How Much is Enough? Endings in Psychotherapy and Counselling

By Lesley Murdin

(2000. London: Routledge)

Reviewed by Eleanor Creed-Miles

I often wonder if our work (in both supervision and practice) is not so much a superior position that we adopt and process of our own supported by theory – as supervising and practicing alongside what our clients (supervisees) believe they are asking us to do. Thus a sort of mutual muddling along based on equality of expectation and assumption about the process. Endings in this ‘impossible profession’ are therefore (we hope) effective and mutual, based on what both parties assumed to be the case. Most psychoanalytic models suggest that the optimum desired outcome is the patient/client/supervisee deciding what is enough and then effecting the ending with the therapist or supervisor rather than a mutual process and Lesley Murdin sensitively and mindfully explores this with warmth and respect for her clients and patients and good humour throughout.

However, the introduction focuses on problematic ending rather than mutual review and conclusion,  which I felt might be because we turn to theory when the going has already got tough and something is unresolved, difficult or feels ‘bad’ about the way our work is going – we are looking for support in this delicate time.
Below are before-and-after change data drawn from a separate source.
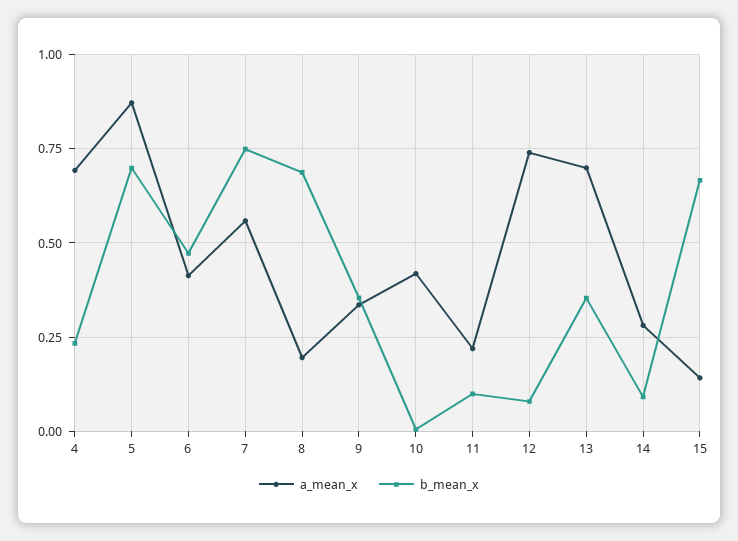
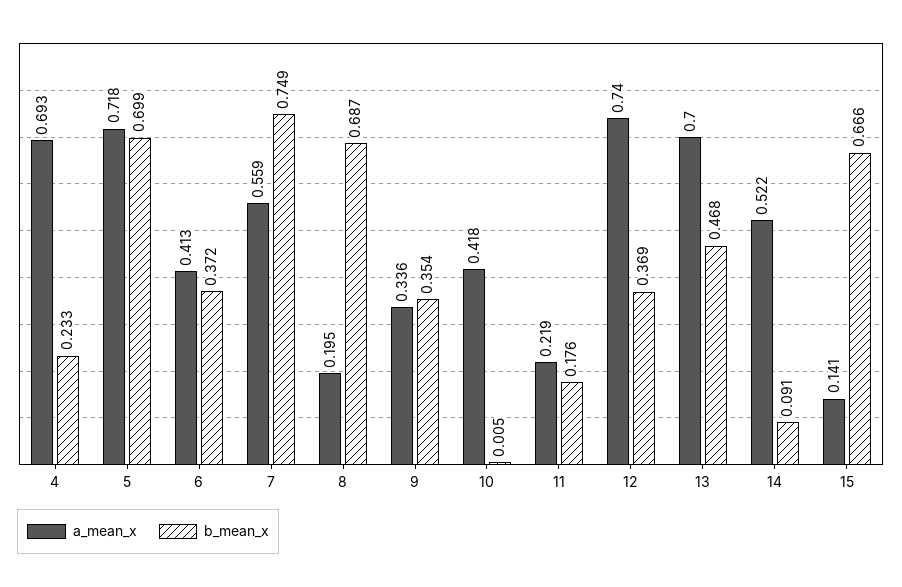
  {
    "a_mean_x": {
      "4": 0.693,
-     "5": 0.875,
+     "5": 0.718,
      "6": 0.413,
      "7": 0.559,
      "8": 0.195,
      "9": 0.336,
      "10": 0.418,
      "11": 0.219,
      "12": 0.74,
      "13": 0.7,
-     "14": 0.275,
+     "14": 0.522,
      "15": 0.141
    },
    "b_mean_x": {
      "4": 0.233,
      "5": 0.699,
-     "6": 0.475,
+     "6": 0.372,
      "7": 0.749,
      "8": 0.687,
      "9": 0.354,
      "10": 0.005,
-     "11": 0.1,
+     "11": 0.176,
-     "12": 0.075,
+     "12": 0.369,
-     "13": 0.35,
+     "13": 0.468,
      "14": 0.091,
      "15": 0.666
    }
  }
This Lesley Murdin carefully explores when looking at how we as therapists and supervisors are affected “ Ending is inherently painful if it is fully experienced, but it can bring strength and contentment when it is actually achieved” (page 21). Chapter five – The Therapist Ends – is tremendously detailed and helpful with this, as are the final three chapters.

In teaching I have recommended this book very highly as it boldly goes where no book has gone before and addresses issues that are otherwise distressing and difficult to approach – reflecting how impossible it is to really talk about (or work around) death and dying. Endings are redolent with past losses and this is carefully detailed in the book. Indeed, chapter four is titled ‘Staying Alive’ and most of the examples are in the context of a future for both the therapist and the client, even if that is a separate one.

Chapter three regarding illusions and narcissism around ending is the real jewel in the crown for me. It details both how our own unresolved primary narcissistic issues may obstruct our ability to end well – either in our professional practice or indeed in our personal lives. Rather than taking a purely psychodynamic approach here, Lesley Murdin carefully (and again with great warmth) explores the existential and ontological diaspora. In delving into the deepest of wounds and narcissistic affect she opens up the possibility of question and challenge to ourselves.

The patient’s unilateral ending (chapter four) is detailed and explores acting out with thorough examples and vignettes. This chapter was the most technical and generic for me, though extremely detailed and helpful.

For BAPPS membership and readership Lesley Murdin’s final chapter on Endings in Training and Supervision is most relevant and offers technique and speculation around implications and issues in equal measure.

This magnificent book never shirks the painful and difficult questions around endings and around our own responsibilities in attempting them therapeutically and well. It also does not shirk when endings and losses have to be bad, as they can sometimes inexorably be – whether that is reflecting upon and processing our pathology or our clients’.

This review may seem rather weak or praisefully bland and that reflects how hard it is to write pithily or critically about a piece of work that is so consummately helpful and thoughtful as this truly useful book is. I highly recommend it and not just in times of need.

Eleanor Creed-Miles is a therapist and supervisor in the NHS and private practice and has a passionate commitment to offering supervision so that it is both enabling and enjoyable.